**YOUR INSTRUCTIONS**:
What is the number of lines below that contain the word "vase"? Respond with that number alone.

**DATA SHOWN**:
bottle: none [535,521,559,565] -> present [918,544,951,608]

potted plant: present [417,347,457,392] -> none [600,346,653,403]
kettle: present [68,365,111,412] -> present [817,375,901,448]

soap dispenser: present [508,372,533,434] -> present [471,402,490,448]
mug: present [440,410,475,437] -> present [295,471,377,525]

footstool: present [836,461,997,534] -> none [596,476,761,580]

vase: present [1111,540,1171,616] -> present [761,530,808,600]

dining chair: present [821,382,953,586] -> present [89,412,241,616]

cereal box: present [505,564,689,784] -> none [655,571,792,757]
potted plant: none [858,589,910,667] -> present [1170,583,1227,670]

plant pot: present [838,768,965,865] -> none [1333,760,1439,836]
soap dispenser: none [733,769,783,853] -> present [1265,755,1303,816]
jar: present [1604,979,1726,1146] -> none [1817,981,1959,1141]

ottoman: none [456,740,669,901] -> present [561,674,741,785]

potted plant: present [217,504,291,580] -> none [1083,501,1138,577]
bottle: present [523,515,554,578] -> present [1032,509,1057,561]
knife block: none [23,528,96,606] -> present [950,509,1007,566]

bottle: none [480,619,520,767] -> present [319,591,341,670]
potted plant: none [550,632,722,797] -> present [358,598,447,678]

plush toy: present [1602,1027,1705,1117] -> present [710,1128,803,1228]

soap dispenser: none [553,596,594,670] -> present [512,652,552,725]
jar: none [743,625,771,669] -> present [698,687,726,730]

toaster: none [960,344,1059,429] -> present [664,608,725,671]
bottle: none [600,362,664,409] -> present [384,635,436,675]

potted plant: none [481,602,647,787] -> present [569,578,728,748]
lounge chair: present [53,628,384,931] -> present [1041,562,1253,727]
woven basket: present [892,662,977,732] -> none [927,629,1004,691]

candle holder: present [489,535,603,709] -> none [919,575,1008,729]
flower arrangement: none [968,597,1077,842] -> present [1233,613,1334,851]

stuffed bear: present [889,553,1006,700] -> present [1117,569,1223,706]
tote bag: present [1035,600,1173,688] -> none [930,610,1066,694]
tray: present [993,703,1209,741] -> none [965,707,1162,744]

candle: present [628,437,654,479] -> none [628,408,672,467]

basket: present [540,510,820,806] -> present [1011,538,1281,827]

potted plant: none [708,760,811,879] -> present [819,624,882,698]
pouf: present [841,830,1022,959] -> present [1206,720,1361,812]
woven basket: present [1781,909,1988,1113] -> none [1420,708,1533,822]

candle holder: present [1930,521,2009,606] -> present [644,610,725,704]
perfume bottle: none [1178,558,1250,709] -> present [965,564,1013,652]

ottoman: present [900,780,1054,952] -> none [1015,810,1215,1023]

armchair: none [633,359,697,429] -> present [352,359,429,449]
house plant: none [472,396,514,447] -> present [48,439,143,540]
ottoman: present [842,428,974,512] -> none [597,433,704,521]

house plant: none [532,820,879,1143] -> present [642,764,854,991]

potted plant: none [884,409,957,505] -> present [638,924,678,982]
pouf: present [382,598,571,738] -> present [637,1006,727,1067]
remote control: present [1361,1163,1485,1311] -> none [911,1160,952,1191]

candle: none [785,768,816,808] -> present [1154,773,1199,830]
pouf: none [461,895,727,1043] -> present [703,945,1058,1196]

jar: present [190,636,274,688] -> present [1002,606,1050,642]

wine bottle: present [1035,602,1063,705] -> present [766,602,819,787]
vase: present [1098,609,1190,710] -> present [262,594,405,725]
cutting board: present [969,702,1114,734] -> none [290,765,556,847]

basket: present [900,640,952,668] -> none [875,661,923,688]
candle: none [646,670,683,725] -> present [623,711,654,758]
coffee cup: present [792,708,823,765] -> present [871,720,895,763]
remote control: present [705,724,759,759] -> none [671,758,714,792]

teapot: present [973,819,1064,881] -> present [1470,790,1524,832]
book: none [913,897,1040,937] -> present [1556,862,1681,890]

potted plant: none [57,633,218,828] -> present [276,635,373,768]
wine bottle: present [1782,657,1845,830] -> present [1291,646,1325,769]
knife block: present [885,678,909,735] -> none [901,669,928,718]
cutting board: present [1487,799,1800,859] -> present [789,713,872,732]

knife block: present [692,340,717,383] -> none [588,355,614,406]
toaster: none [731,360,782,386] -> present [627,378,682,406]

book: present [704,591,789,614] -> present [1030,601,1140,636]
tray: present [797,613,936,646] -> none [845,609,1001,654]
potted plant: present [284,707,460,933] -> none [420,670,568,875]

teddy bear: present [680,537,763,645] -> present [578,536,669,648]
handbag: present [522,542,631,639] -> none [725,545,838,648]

**WRITTEN RESPONSE**:
2